Data Scraping Engineer
Description
At Omnilex, we’re on a mission to transform the way lawyers work. Our AI-native platform lets legal professionals enhance their productivity in legal research and automate workflows. We collaborate closely with our clients and iterate at a market-leading pace.
You’ll be joining a young, passionate, and dynamic team of 15, with roots at ETH Zurich.
Are you excited about turning messy, multi-jurisdiction legal content into clean, structured, and AI-ready data? Do you enjoy building reliable pipelines for extraction, normalization, chunking, citation handling, tagging, structuring, summarizing, and indexing; then measuring quality and cost? Do you thrive in a fast-paced startup where your work directly powers search, AI answer quality, and analytics?
Responsibilities
- As a Data Engineer focused on AI data processing & integration, your primary focus will be building and owning data flows that make our AI features accurate, explainable, and scalable
- Design and maintain ingestion for legal sources (APIs, scraping, bulk data) across jurisdictions with strong reliability and compliance
- Normalize and model heterogeneous sources into pragmatic, typed schemas (statutes, decisions, commentaries, citations, metadata)
- Implement citation-aware chunking, sectioning, and cross-referencing so RAG is precise, traceable, and cost-efficient
- Build enrichment pipelines for tagging, classification, summarization, embeddings, entity extraction, and graph relationships; using AI where it helps
- Improve search quality via better indexing strategies, analyzers, synonyms, ranking, and relevance evaluation
- Establish data quality, lineage, and observability (QA checks, coverage metrics, regression tests, versioning)

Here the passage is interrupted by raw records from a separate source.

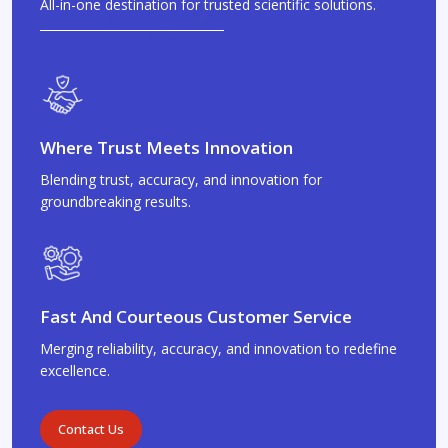
All-in-one destination for trusted scientific solutions.
Where Trust Meets Innovation
Blending trust, accuracy, and innovation for
groundbreaking results.
Fast And Courteous Customer Service
Merging reliability, accuracy, and innovation to redefine
excellence.
Contact Us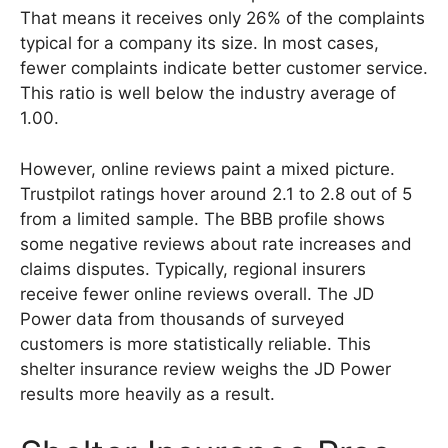
That means it receives only 26% of the complaints
typical for a company its size. In most cases,
fewer complaints indicate better customer service.
This ratio is well below the industry average of
1.00.
However, online reviews paint a mixed picture.
Trustpilot ratings hover around 2.1 to 2.8 out of 5
from a limited sample. The BBB profile shows
some negative reviews about rate increases and
claims disputes. Typically, regional insurers
receive fewer online reviews overall. The JD
Power data from thousands of surveyed
customers is more statistically reliable. This
shelter insurance review weighs the JD Power
results more heavily as a result.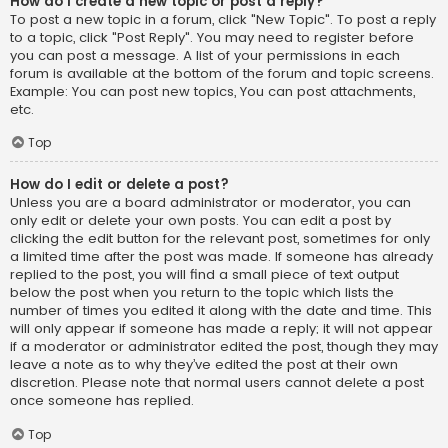
How do I create a new topic or post a reply?
To post a new topic in a forum, click "New Topic". To post a reply
to a topic, click "Post Reply". You may need to register before
you can post a message. A list of your permissions in each
forum is available at the bottom of the forum and topic screens.
Example: You can post new topics, You can post attachments,
etc.
Top
How do I edit or delete a post?
Unless you are a board administrator or moderator, you can
only edit or delete your own posts. You can edit a post by
clicking the edit button for the relevant post, sometimes for only
a limited time after the post was made. If someone has already
replied to the post, you will find a small piece of text output
below the post when you return to the topic which lists the
number of times you edited it along with the date and time. This
will only appear if someone has made a reply; it will not appear
if a moderator or administrator edited the post, though they may
leave a note as to why they’ve edited the post at their own
discretion. Please note that normal users cannot delete a post
once someone has replied.
Top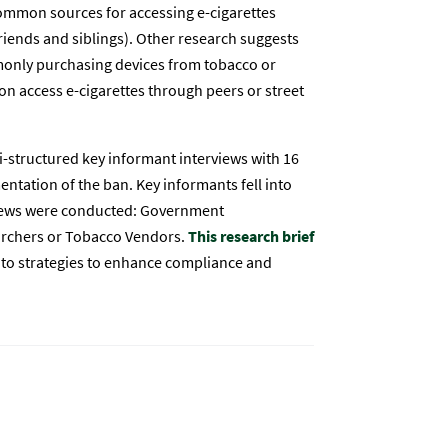
common sources for accessing e-cigarettes
friends and siblings). Other research suggests
monly purchasing devices from tobacco or
on access e-cigarettes through peers or street
structured key informant interviews with 16
ntation of the ban. Key informants fell into
rviews were conducted: Government
earchers or Tobacco Vendors.
This research brief
nto strategies to enhance compliance and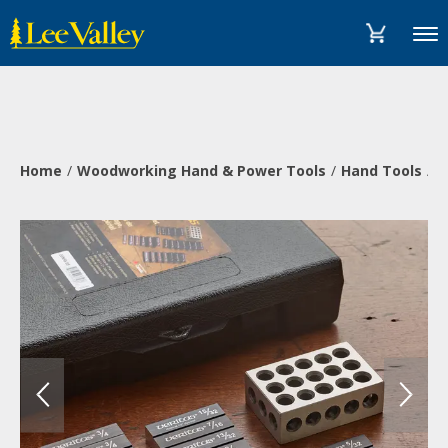
Skip
Accessibility
to
Statement
Menu
content
Home
Woodworking Hand & Power Tools
Hand Tools
M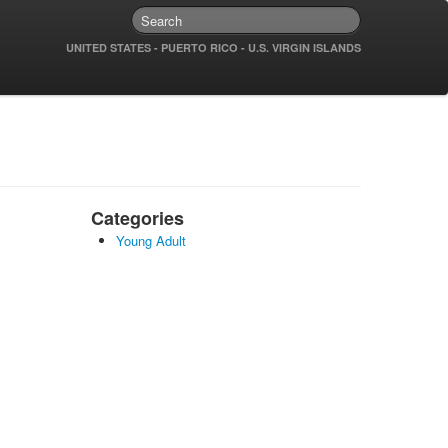
UNITED STATES - PUERTO RICO - U.S. VIRGIN ISLANDS
Categories
Young Adult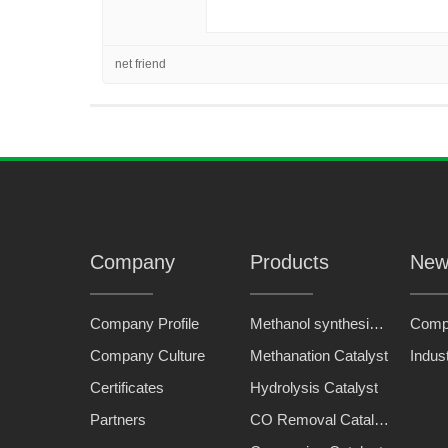
net friend
Company
Products
New
Company Profile
Methanol synthesis catalyst
Comp
Company Culture
Methanation Catalyst
Indus
Certificates
Hydrolysis Catalyst
Partners
CO Removal Catalyst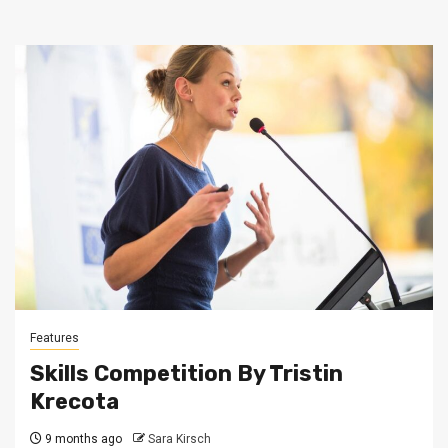
Features
Skills Competition By Tristin
Krecota
9 months ago
Sara Kirsch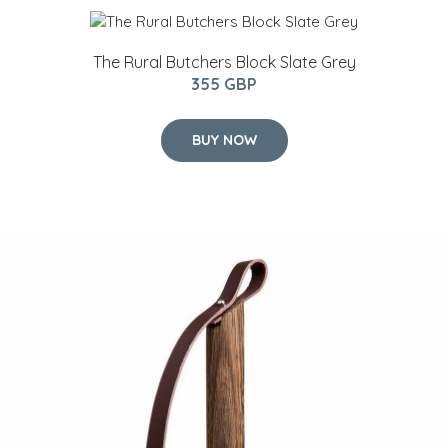
The Rural Butchers Block Slate Grey
355 GBP
BUY NOW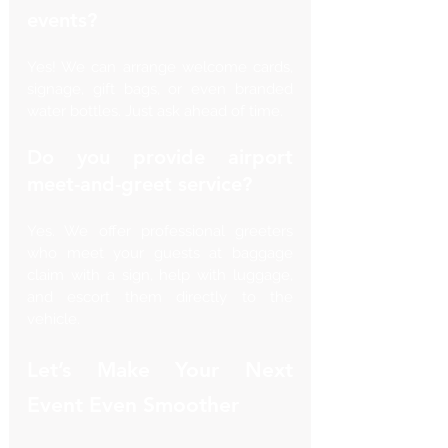
events?
Yes! We can arrange welcome cards, 
signage, gift bags, or even branded 
water bottles. Just ask ahead of time.
Do you provide airport 
meet-and-greet service?
Yes. We offer professional greeters 
who meet your guests at baggage 
claim with a sign, help with luggage, 
and escort them directly to the 
vehicle.
Let’s Make Your Next 
Event Even Smoother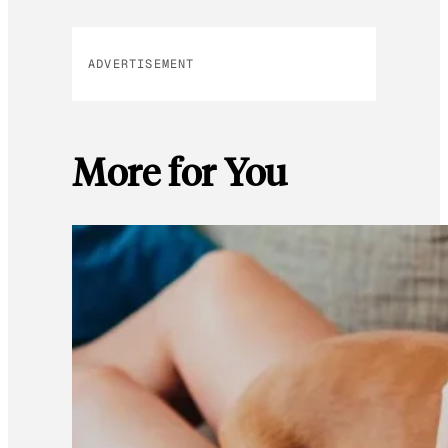
ADVERTISEMENT
More for You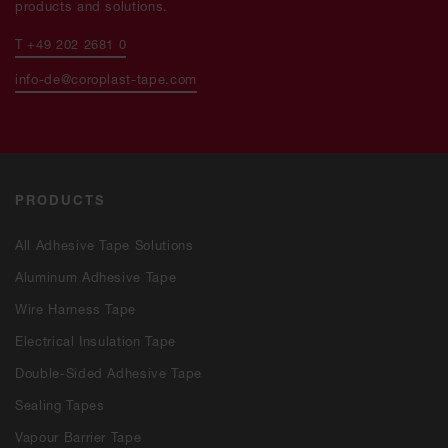
products and solutions.
T +49 202 2681 0
info-de@coroplast-tape.com
PRODUCTS
All Adhesive Tape Solutions
Aluminum Adhesive Tape
Wire Harness Tape
Electrical Insulation Tape
Double-Sided Adhesive Tape
Sealing Tapes
Vapour Barrier Tape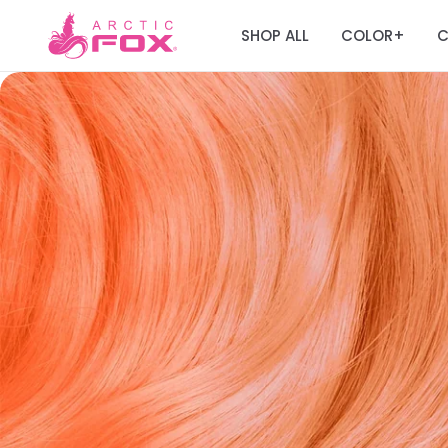
SHOP ALL
COLOR
C
+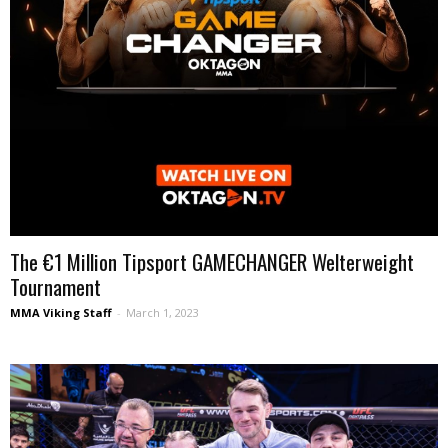
The €1 Million Tipsport GAMECHANGER Welterweight
Tournament
MMA Viking Staff
-
March 1, 2023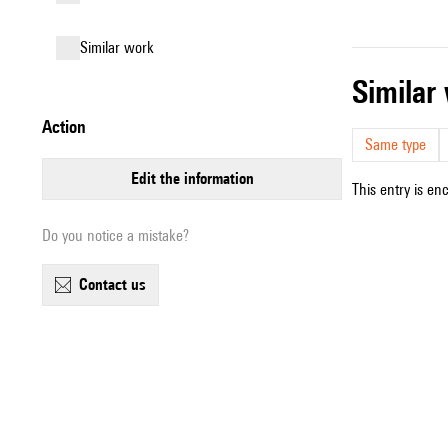
similar work
simila
action
Same type
edit the information
This entry is en
Do you notice a mistake?
contact us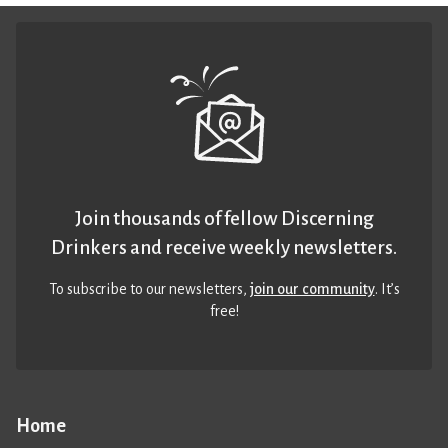
Join thousands of fellow Discerning
Drinkers and receive weekly newsletters.
To subscribe to our newsletters,
join our community
. It’s
free!
Home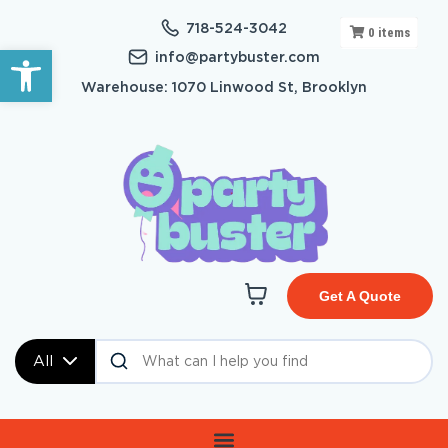
718-524-3042
0
items
Open toolbar
info@partybuster.com
Warehouse: 1070 Linwood St, Brooklyn
Get A Quote
All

- Optimize performance, runtime complexity, DB query times, token usage, and overall pipeline cost
- Collaborate closely with users and customers to translate user problems and company requirements into robust data and SLAs
- Communicate your work and findings to the team for continuous feedback and improvement (in English)
Qualifications
MINIMUM QUALIFICATIONS
- Degree in Computer Science, Data Science, or a related field; or equivalent practical experience
- Strong hands-on experience in data engineering with TypeScript
- Solid grasp of data structures, algorithms, regexes, and SQL (PostgreSQL)
- Experience using LLMs/embeddings for practical data tasks (chunking, tagging, summarization, RAG-ready pipelines)
- Ability to learn quickly and adapt to a dynamic startup environment, with strong ownership and product mindset
- Availability full-time. On-site in Zurich at least two days per week (hybrid)
PREFERRED QUALIFICATIONS
- You have a Swiss work permit or EU/EFTA citizenship
- Working proficiency in German (much of our legal data is in German) and proficiency in English
- Experience with Azure (incl. Azure AI/Cognitive Search), Docker, and CI/CD
- Familiar with modern scraping/parsing stacks (Playwright/Puppeteer, PDF tooling, OCR)
- Experience with vector indexing, relevance evaluation, and search ranking
- Familiar with our stack: Azure / NestJS / Next.js
- Knowledge and experience with legal systems, in particular Switzerland, Germany, USA
Benefits
- Direct impact: your pipelines immediately improve search, answers, and user trust, transforming legal research
- Autonomy & ownership: Own across ingestion, processing, enrichment, and indexing
- Team: Professional growth at the intersection of legal, data, and AI with an interdisciplinary team
- Compensation: CHF 8’000–12’000 per month + ESOP (employee stock options), depending on experience and skills.